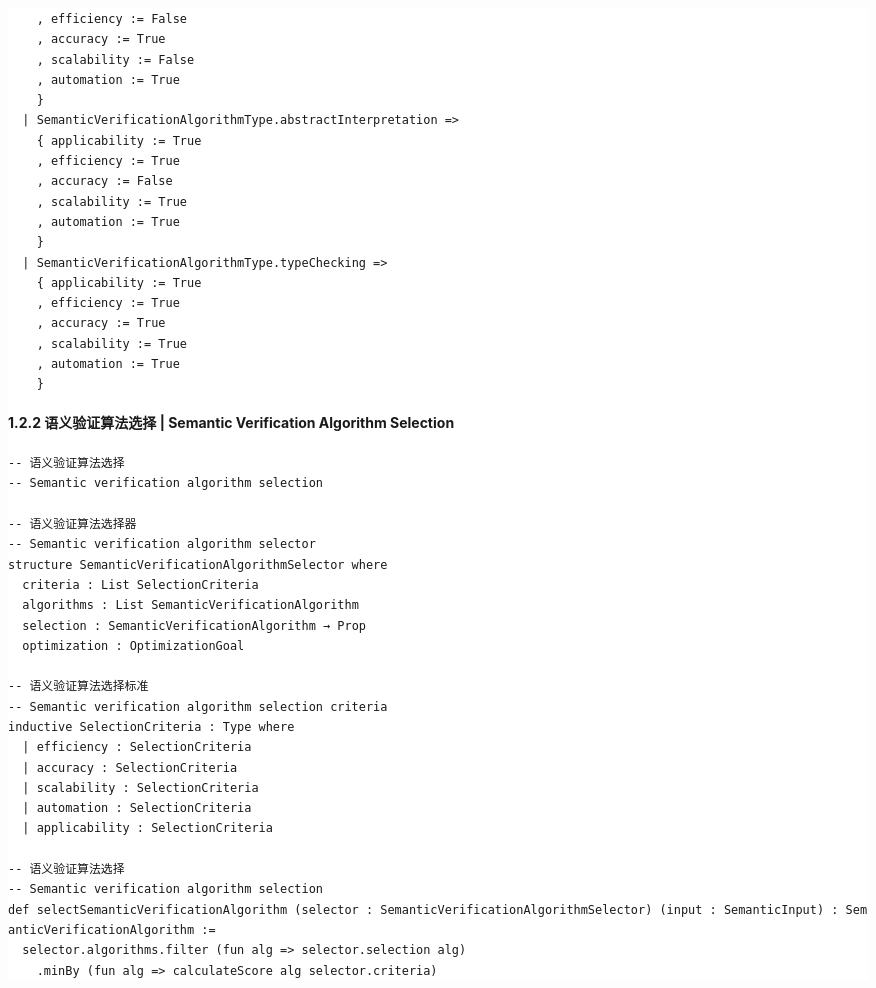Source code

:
 ```lean
    , efficiency := False
    , accuracy := True
    , scalability := False
    , automation := True
    }
  | SemanticVerificationAlgorithmType.abstractInterpretation =>
    { applicability := True
    , efficiency := True
    , accuracy := False
    , scalability := True
    , automation := True
    }
  | SemanticVerificationAlgorithmType.typeChecking =>
    { applicability := True
    , efficiency := True
    , accuracy := True
    , scalability := True
    , automation := True
    }
```

#### 1.2.2 语义验证算法选择 | Semantic Verification Algorithm Selection

```lean
-- 语义验证算法选择
-- Semantic verification algorithm selection

-- 语义验证算法选择器
-- Semantic verification algorithm selector
structure SemanticVerificationAlgorithmSelector where
  criteria : List SelectionCriteria
  algorithms : List SemanticVerificationAlgorithm
  selection : SemanticVerificationAlgorithm → Prop
  optimization : OptimizationGoal

-- 语义验证算法选择标准
-- Semantic verification algorithm selection criteria
inductive SelectionCriteria : Type where
  | efficiency : SelectionCriteria
  | accuracy : SelectionCriteria
  | scalability : SelectionCriteria
  | automation : SelectionCriteria
  | applicability : SelectionCriteria

-- 语义验证算法选择
-- Semantic verification algorithm selection
def selectSemanticVerificationAlgorithm (selector : SemanticVerificationAlgorithmSelector) (input : SemanticInput) : SemanticVerificationAlgorithm :=
  selector.algorithms.filter (fun alg => selector.selection alg)
    .minBy (fun alg => calculateScore alg selector.criteria)
```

§

Restate each entry word for word; pictures stay out of the copy.

Source code

:
 ```lean
    , efficiency := False
    , accuracy := True
    , scalability := False
    , automation := True
    }
  | SemanticVerificationAlgorithmType.abstractInterpretation =>
    { applicability := True
    , efficiency := True
    , accuracy := False
    , scalability := True
    , automation := True
    }
  | SemanticVerificationAlgorithmType.typeChecking =>
    { applicability := True
    , efficiency := True
    , accuracy := True
    , scalability := True
    , automation := True
    }
```

#### 1.2.2 语义验证算法选择 | Semantic Verification Algorithm Selection

```lean
-- 语义验证算法选择
-- Semantic verification algorithm selection

-- 语义验证算法选择器
-- Semantic verification algorithm selector
structure SemanticVerificationAlgorithmSelector where
  criteria : List SelectionCriteria
  algorithms : List SemanticVerificationAlgorithm
  selection : SemanticVerificationAlgorithm → Prop
  optimization : OptimizationGoal

-- 语义验证算法选择标准
-- Semantic verification algorithm selection criteria
inductive SelectionCriteria : Type where
  | efficiency : SelectionCriteria
  | accuracy : SelectionCriteria
  | scalability : SelectionCriteria
  | automation : SelectionCriteria
  | applicability : SelectionCriteria

-- 语义验证算法选择
-- Semantic verification algorithm selection
def selectSemanticVerificationAlgorithm (selector : SemanticVerificationAlgorithmSelector) (input : SemanticInput) : SemanticVerificationAlgorithm :=
  selector.algorithms.filter (fun alg => selector.selection alg)
    .minBy (fun alg => calculateScore alg selector.criteria)
```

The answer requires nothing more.